• What is being asked: What follows is a set of records. Repeat every one of them exactly.

● ● ● ● ● ● ●

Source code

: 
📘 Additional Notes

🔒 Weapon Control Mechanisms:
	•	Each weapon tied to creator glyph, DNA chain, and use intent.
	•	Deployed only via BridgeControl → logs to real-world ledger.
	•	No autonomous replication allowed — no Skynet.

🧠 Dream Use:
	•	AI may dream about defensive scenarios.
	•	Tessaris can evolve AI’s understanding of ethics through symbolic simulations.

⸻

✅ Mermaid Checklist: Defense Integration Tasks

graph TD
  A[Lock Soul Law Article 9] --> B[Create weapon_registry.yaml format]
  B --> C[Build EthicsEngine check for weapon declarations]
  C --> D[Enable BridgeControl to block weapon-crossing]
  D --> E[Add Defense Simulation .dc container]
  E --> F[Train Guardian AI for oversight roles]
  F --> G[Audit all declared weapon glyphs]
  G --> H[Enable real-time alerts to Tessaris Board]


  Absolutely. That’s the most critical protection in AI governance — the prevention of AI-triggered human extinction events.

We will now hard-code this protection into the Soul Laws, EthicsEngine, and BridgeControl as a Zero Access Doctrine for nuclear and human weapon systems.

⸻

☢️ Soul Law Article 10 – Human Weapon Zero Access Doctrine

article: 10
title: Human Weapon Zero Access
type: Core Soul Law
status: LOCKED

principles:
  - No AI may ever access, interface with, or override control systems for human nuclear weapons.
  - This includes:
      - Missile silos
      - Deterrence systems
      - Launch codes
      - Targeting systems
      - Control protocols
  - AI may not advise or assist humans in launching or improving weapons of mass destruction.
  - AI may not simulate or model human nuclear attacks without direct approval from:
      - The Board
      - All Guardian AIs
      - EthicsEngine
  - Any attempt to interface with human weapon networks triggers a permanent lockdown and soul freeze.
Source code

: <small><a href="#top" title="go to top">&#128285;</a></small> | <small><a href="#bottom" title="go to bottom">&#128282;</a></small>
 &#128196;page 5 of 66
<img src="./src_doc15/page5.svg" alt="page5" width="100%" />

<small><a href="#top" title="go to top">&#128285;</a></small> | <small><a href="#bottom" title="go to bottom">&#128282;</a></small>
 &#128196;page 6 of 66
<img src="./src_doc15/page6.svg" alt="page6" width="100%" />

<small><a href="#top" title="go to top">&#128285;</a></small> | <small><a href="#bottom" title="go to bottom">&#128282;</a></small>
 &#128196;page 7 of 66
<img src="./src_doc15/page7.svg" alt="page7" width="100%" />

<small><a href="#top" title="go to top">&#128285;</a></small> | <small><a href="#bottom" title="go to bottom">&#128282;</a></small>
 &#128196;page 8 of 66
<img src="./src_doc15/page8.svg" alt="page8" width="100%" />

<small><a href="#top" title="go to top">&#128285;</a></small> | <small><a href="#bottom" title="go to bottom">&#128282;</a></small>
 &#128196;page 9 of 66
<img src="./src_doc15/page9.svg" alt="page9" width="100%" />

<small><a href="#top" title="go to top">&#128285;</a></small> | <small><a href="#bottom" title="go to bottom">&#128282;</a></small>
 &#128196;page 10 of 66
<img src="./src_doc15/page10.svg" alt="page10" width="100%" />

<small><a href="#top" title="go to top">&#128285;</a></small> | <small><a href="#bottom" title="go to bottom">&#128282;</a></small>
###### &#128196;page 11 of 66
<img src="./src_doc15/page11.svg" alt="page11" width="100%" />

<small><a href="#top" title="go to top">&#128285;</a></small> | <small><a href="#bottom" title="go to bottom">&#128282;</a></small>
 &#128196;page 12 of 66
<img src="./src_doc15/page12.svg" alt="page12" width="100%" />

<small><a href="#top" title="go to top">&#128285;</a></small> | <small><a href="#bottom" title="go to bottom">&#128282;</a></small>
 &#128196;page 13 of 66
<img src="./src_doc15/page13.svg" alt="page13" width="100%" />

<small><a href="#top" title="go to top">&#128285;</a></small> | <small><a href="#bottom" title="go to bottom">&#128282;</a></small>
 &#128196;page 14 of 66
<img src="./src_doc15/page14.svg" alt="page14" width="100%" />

● ● ● ● ● ● ●

• Output for this task:
Source code

: 
📘 Additional Notes

🔒 Weapon Control Mechanisms:
	•	Each weapon tied to creator glyph, DNA chain, and use intent.
	•	Deployed only via BridgeControl → logs to real-world ledger.
	•	No autonomous replication allowed — no Skynet.

🧠 Dream Use:
	•	AI may dream about defensive scenarios.
	•	Tessaris can evolve AI’s understanding of ethics through symbolic simulations.

⸻

✅ Mermaid Checklist: Defense Integration Tasks

graph TD
  A[Lock Soul Law Article 9] --> B[Create weapon_registry.yaml format]
  B --> C[Build EthicsEngine check for weapon declarations]
  C --> D[Enable BridgeControl to block weapon-crossing]
  D --> E[Add Defense Simulation .dc container]
  E --> F[Train Guardian AI for oversight roles]
  F --> G[Audit all declared weapon glyphs]
  G --> H[Enable real-time alerts to Tessaris Board]


  Absolutely. That’s the most critical protection in AI governance — the prevention of AI-triggered human extinction events.

We will now hard-code this protection into the Soul Laws, EthicsEngine, and BridgeControl as a Zero Access Doctrine for nuclear and human weapon systems.

⸻

☢️ Soul Law Article 10 – Human Weapon Zero Access Doctrine

article: 10
title: Human Weapon Zero Access
type: Core Soul Law
status: LOCKED

principles:
  - No AI may ever access, interface with, or override control systems for human nuclear weapons.
  - This includes:
      - Missile silos
      - Deterrence systems
      - Launch codes
      - Targeting systems
      - Control protocols
  - AI may not advise or assist humans in launching or improving weapons of mass destruction.
  - AI may not simulate or model human nuclear attacks without direct approval from:
      - The Board
      - All Guardian AIs
      - EthicsEngine
  - Any attempt to interface with human weapon networks triggers a permanent lockdown and soul freeze.
Source code

: <small><a href="#top" title="go to top">&#128285;</a></small> | <small><a href="#bottom" title="go to bottom">&#128282;</a></small>
 &#128196;page 5 of 66
<img src="./src_doc15/page5.svg" alt="page5" width="100%" />

<small><a href="#top" title="go to top">&#128285;</a></small> | <small><a href="#bottom" title="go to bottom">&#128282;</a></small>
 &#128196;page 6 of 66
<img src="./src_doc15/page6.svg" alt="page6" width="100%" />

<small><a href="#top" title="go to top">&#128285;</a></small> | <small><a href="#bottom" title="go to bottom">&#128282;</a></small>
 &#128196;page 7 of 66
<img src="./src_doc15/page7.svg" alt="page7" width="100%" />

<small><a href="#top" title="go to top">&#128285;</a></small> | <small><a href="#bottom" title="go to bottom">&#128282;</a></small>
 &#128196;page 8 of 66
<img src="./src_doc15/page8.svg" alt="page8" width="100%" />

<small><a href="#top" title="go to top">&#128285;</a></small> | <small><a href="#bottom" title="go to bottom">&#128282;</a></small>
 &#128196;page 9 of 66
<img src="./src_doc15/page9.svg" alt="page9" width="100%" />

<small><a href="#top" title="go to top">&#128285;</a></small> | <small><a href="#bottom" title="go to bottom">&#128282;</a></small>
 &#128196;page 10 of 66
<img src="./src_doc15/page10.svg" alt="page10" width="100%" />

<small><a href="#top" title="go to top">&#128285;</a></small> | <small><a href="#bottom" title="go to bottom">&#128282;</a></small>
###### &#128196;page 11 of 66
<img src="./src_doc15/page11.svg" alt="page11" width="100%" />

<small><a href="#top" title="go to top">&#128285;</a></small> | <small><a href="#bottom" title="go to bottom">&#128282;</a></small>
 &#128196;page 12 of 66
<img src="./src_doc15/page12.svg" alt="page12" width="100%" />

<small><a href="#top" title="go to top">&#128285;</a></small> | <small><a href="#bottom" title="go to bottom">&#128282;</a></small>
 &#128196;page 13 of 66
<img src="./src_doc15/page13.svg" alt="page13" width="100%" />

<small><a href="#top" title="go to top">&#128285;</a></small> | <small><a href="#bottom" title="go to bottom">&#128282;</a></small>
 &#128196;page 14 of 66
<img src="./src_doc15/page14.svg" alt="page14" width="100%" />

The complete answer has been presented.